What is sex? How do you know when you have had sex with someone? What is the point of sex?
Doin’ it is just so complex.
It is. Honestly.
I see sex as a process of communication. It’s about closeness, trusting others to respect you as you make yourselves vulnerable to each other. Sex is a raw exchange of power, feeling, and risk-taking.
Sex is fun.
It’s also really huge, and may be something that pushes you in directions that you won’t always expect. Sex is carnal. It’s science, math, and all the theory you can swallow in one act. It’s political, it’s smart, it’s tear-jerking, muscle-contracting brain-magic.
So what falls under that definition? Well, pretty much anything you could want/imagine. It’s all sex all the time!
(Kidding, guys, not everything is sex. But I’ll bet you that if we played six degrees of separation we could make anything connect to sex in 3 steps or less–someone play this game with me?)

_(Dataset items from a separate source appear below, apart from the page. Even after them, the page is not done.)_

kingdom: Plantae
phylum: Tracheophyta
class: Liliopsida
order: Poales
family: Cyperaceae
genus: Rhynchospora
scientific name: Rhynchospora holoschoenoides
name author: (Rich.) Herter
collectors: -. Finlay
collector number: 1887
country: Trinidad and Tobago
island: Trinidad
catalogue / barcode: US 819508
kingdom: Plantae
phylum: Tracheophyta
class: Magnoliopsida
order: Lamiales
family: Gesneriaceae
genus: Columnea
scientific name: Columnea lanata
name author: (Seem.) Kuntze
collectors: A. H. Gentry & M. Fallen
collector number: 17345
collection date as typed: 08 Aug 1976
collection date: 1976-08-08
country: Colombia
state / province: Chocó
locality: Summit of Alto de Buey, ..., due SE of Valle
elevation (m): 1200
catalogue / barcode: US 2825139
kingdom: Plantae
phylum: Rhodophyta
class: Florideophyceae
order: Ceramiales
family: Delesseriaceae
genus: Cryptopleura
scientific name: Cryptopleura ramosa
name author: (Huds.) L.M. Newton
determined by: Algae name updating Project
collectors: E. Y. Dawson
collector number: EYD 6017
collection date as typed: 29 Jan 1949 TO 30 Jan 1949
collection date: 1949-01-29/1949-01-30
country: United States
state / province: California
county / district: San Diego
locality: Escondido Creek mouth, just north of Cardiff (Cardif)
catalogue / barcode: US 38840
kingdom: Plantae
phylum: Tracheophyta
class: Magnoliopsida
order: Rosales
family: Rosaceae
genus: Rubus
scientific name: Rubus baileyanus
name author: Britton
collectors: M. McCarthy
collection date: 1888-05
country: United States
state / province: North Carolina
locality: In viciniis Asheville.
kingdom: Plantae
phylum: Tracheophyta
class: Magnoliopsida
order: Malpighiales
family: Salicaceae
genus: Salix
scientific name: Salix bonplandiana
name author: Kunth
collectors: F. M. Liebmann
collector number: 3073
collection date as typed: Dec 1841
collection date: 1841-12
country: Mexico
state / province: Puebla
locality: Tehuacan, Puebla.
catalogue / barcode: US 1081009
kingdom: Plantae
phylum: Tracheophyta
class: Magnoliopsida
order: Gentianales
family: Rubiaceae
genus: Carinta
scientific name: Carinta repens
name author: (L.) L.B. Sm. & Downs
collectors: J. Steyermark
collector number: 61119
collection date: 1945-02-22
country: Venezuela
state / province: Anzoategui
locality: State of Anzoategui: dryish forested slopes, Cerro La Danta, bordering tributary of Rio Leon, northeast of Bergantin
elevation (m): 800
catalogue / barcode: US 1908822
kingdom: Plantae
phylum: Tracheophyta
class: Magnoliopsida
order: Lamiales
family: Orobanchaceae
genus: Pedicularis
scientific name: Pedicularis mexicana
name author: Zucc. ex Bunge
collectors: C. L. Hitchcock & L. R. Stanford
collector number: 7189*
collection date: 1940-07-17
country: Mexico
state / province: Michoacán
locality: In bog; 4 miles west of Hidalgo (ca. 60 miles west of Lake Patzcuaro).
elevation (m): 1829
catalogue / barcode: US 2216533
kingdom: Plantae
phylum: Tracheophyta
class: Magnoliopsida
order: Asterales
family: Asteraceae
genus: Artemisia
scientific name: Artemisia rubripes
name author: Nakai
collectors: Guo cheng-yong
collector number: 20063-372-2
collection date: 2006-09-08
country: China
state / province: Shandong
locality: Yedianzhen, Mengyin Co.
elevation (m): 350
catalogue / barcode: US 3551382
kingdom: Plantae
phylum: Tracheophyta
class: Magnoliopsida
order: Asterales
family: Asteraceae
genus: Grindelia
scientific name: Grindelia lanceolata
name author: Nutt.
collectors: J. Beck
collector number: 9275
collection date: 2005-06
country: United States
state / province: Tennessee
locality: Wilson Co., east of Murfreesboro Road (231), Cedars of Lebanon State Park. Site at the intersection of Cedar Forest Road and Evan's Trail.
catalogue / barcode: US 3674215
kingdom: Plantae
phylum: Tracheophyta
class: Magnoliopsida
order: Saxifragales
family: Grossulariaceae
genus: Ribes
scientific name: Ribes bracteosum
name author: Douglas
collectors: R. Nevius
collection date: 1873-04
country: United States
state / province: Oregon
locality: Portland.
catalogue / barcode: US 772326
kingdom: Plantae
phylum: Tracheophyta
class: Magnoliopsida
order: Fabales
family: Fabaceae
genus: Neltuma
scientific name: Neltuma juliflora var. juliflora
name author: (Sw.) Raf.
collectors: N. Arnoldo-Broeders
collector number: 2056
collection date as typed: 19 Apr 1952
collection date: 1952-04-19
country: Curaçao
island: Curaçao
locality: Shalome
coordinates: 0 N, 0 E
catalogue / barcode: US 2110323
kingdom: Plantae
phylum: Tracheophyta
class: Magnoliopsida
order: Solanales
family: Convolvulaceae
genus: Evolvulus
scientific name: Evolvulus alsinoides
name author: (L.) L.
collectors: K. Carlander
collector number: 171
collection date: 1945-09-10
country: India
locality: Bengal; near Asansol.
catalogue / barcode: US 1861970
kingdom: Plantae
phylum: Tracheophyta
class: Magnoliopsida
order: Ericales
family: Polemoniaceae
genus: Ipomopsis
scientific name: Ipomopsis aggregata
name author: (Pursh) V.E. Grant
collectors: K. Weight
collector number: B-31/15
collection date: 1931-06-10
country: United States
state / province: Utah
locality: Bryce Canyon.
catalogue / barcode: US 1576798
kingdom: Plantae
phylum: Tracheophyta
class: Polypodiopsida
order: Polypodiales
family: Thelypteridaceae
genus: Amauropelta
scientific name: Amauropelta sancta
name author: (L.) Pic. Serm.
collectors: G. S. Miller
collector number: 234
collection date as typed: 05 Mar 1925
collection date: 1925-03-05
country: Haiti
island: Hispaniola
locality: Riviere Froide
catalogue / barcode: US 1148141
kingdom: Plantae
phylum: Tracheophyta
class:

You have the right to self-identify each experience you have as being sex or not. Your body, your choice. Your experience, your right to identify it as you see fit. (See the politics?)
A few examples of how I have reclaimed my own sexual identity through self-identifying experiences:
- When someone asks me about whom I lost* my virginity to, I tell them that I lost it to myself…and then I smirk/look self-satisfied.
(*”Lost” is a really problematic word because it implies that virginity even exists, and that someone has misplaced something that they may want to retrieve/save. So it does not fit into my range of experiences, at all.)
- When someone asks “So, did you have sex with them?” my response is usually to say “They are a lovely person whom I enjoy spending time with” and leave it at that.
I fit outside the heteronormative structure of fucking, so some may say that I don’t even have sex. And it’s true, there is not a lot of what your 10th grade gym teacher would call “sexual intercourse” happening in my sex life.
(Not only is it all sex all the time, it’s all queer all the time as well.)
I enjoy the grey area of human experience. I like that I do not have a “number” of people I have had sex with because it’s all so subjective. I always use barriers, I only play sober, and I like making my partners breakfast in the morning. I like making out with my friends, and I like going on dates with nice badass people. I like being excited about my friends and partners fucking the way that they want to fuck.
I like being a sex-positive life cheerleader.
I don’t even use the term “sex” anymore to describe my interactions with partners. I use the term “play” instead. I do still have sex, but I don’t talk about my interactions with partners as “sex.” This is because the way I view sex is so “radical” to some that it’s hard for me to discuss my sex life without the use of that umbrella term.
I also have made an effort to stop using the word “fuck” in a negative way. This is because I fuck, I play, and I communicate. Fucking is a positive thing in my life, and I want to be sure to speak about it as a positive thing.
The personal act of sex is so political. How you interact with partners and with your own body speaks volumes about how you care about the rest of your non-sex life. Making an effort to schedule and carry out a time for you and your partner(s) to reconnect after playing is known as aftercare. Aftercare is important because it is a time to become aware of what was great and not-so-great about the sex you just had.
Fun Musing: self-care is like aftercare for your life.
I urge you to take time for aftercare, and to look at how you personally define sex. When have you “slept with” someone? Where do you play with the grey area in your sexuality? How do you document these experiences? (Internet, journals, etc.) Do you talk with your partners about whether you’ve just had sex? If not, I suggest you do. It’s bound to start an interesting conversation.
Take care, and good luck on your search for self-identity/enjoy the play you are having.